USRC 2020 Dual-Stage Rocket



The Galactic Heaven Piercer is UNLV's rocket competing in the SEDS-USA University Student Rocketry Challenge (USRC), which is geared towards developing a multi-stage rocket to reach the highest altitude possible A.G.L., constrained by a 640 N-s impulse limit.

The rocket, which is made up of the booster and sustainer stages, features a carbon-fibre, thin-wall body tube design to minimize mass. A thin-wall design is appropriate as the rocket was designed to avoid exceeding mach, with its maximum expected velocity to be ~0.8 mach.

Both stages are expected to be recovered, so each one supports a 16 inch diameter parachute with nylon shock cord attached to eyebolts. These are secured to fiberglass bulkheads that have been epoxied inside.

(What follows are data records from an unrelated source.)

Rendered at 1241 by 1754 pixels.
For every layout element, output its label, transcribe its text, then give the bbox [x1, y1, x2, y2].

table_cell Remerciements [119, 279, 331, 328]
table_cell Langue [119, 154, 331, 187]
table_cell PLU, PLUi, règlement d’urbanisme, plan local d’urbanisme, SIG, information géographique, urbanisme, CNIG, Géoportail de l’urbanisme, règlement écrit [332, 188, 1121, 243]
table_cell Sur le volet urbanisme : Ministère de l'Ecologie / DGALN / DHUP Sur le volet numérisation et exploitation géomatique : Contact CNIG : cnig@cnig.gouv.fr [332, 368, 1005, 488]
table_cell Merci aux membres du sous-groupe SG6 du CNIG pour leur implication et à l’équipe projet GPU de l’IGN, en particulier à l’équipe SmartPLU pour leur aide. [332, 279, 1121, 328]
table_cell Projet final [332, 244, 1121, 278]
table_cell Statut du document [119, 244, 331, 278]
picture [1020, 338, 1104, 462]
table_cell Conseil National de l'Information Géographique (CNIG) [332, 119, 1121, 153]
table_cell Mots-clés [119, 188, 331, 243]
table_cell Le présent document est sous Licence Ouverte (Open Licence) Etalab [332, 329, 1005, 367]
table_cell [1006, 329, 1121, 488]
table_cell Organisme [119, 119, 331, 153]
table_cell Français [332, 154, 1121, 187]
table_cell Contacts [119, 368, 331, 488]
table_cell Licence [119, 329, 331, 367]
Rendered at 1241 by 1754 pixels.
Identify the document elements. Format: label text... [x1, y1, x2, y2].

Image of Final Assembly of Rocket Prior to Fin Epoxy


Stability is a crucial component in the dual-stage rocket. Exhaustive simulations were performed to optimize the rocket for appropriate stability measures throughout the rocket's entire flight path. As shown, the stability rises to approximately 3.2 in the coasting phase. During separation, this drops to 1.32 and fires the second motor. Once this motor has fully burned, the stability settles near 2.2 until the parachute is deployed.


Exp. Maximum Alt

13,900 ft

Exp. Maximum Velocity

0.79 mach


3.82 lbs


In this design, there are 5 main airframe components of interest. These include the nose cone, coupler, fins, bulkheads, avionics coupler. Each item underwent significant analysis to ensure structural integrity.

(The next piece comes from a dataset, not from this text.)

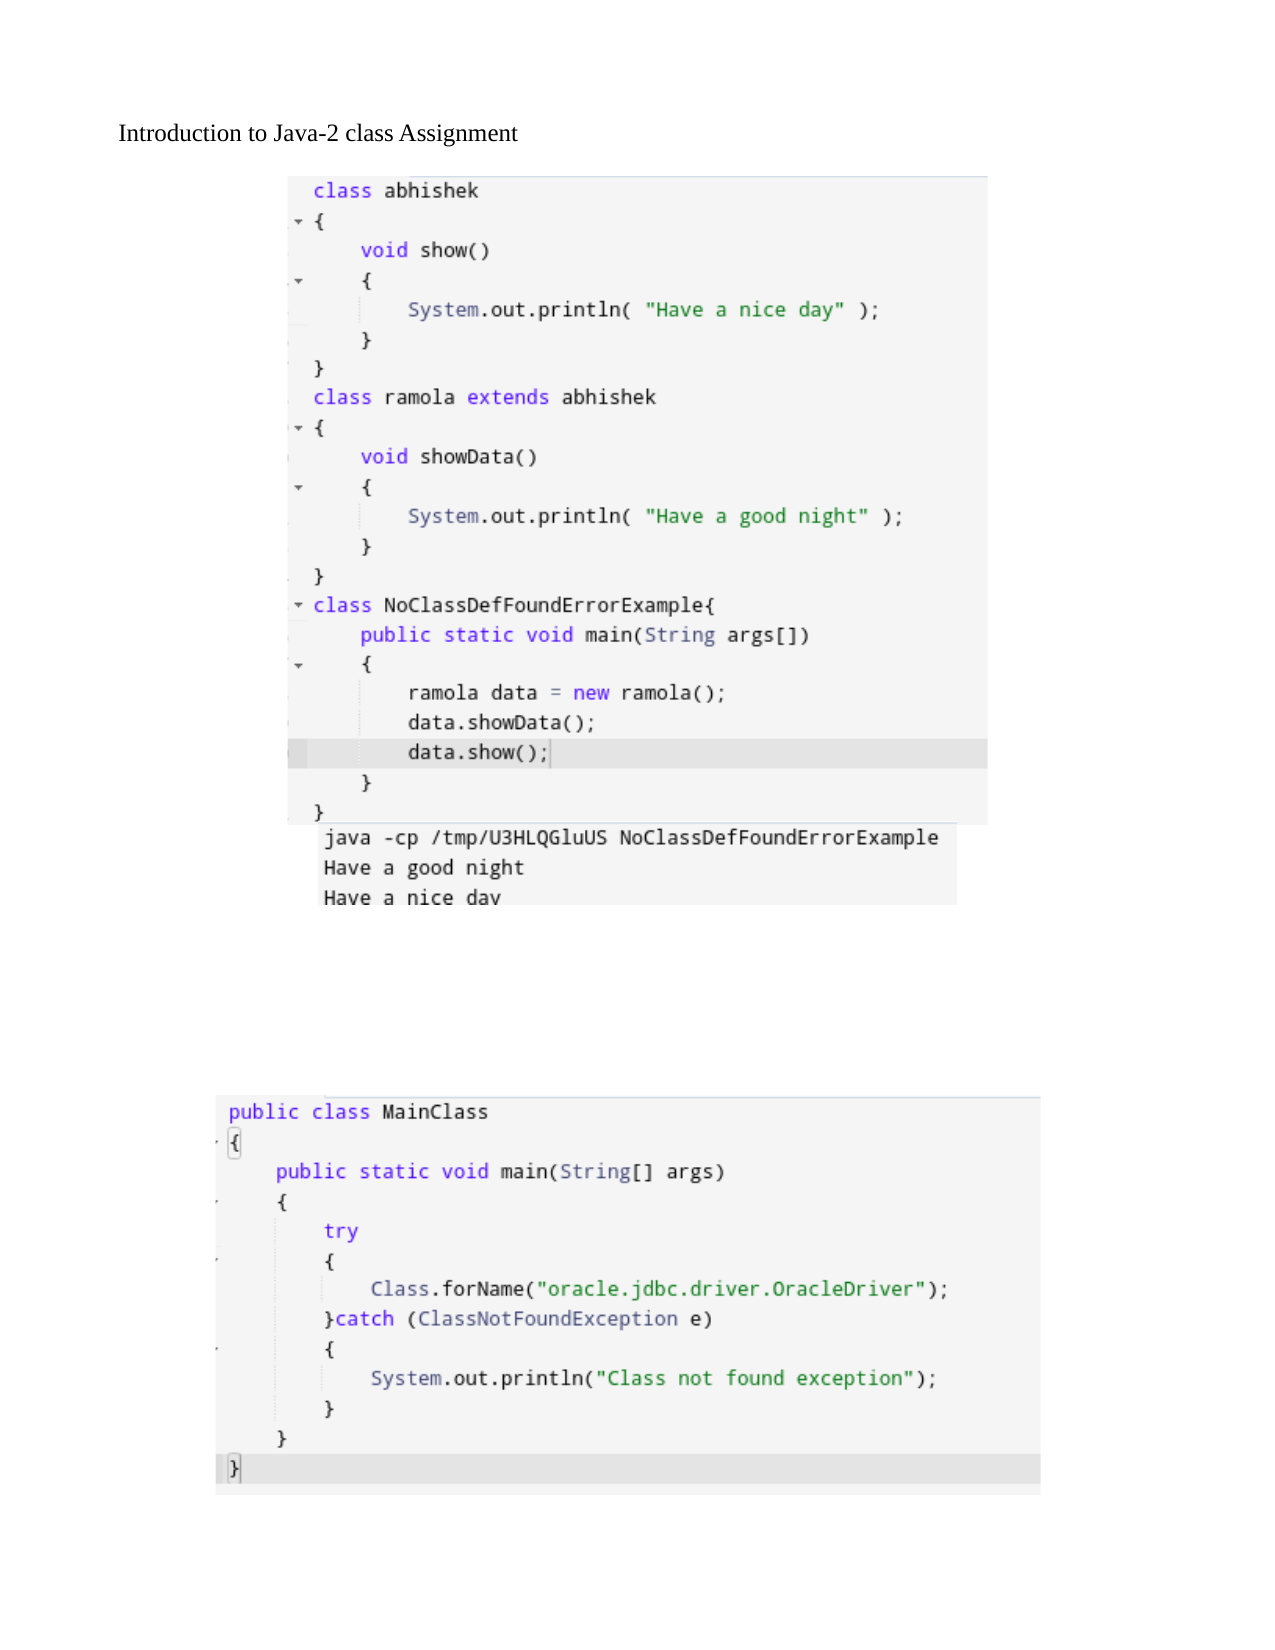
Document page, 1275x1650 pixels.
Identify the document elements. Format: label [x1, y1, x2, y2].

picture [287, 176, 988, 905]
picture [215, 1095, 1041, 1495]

Fin Computational Fluid Dynamics
Von Mises Stress Analysis
Fiberglass Tube Compression Test


The electronics for the Galactic Heaven Piercer include a tracker with radio, two event timers, a dual deployment altimeter, and the standard competition altimeter, APRA, from PerfectFlite.

These electronics are housed in a 3D printed avionics holder, located inside a coupler in the upper portion of the rocket. It will be in contact with the nose cone, allowing for up to 9 inches of electronics space.

Since a timed ejection is utilized, the electronics are placed above the motor, underneath a fiberglass bulkhead that will be epoxied in. Wires run through this bulkhead to connect to igniters on the other side. Two igniters are placed in the ejection caps, and third in the next motor to ensure ignition.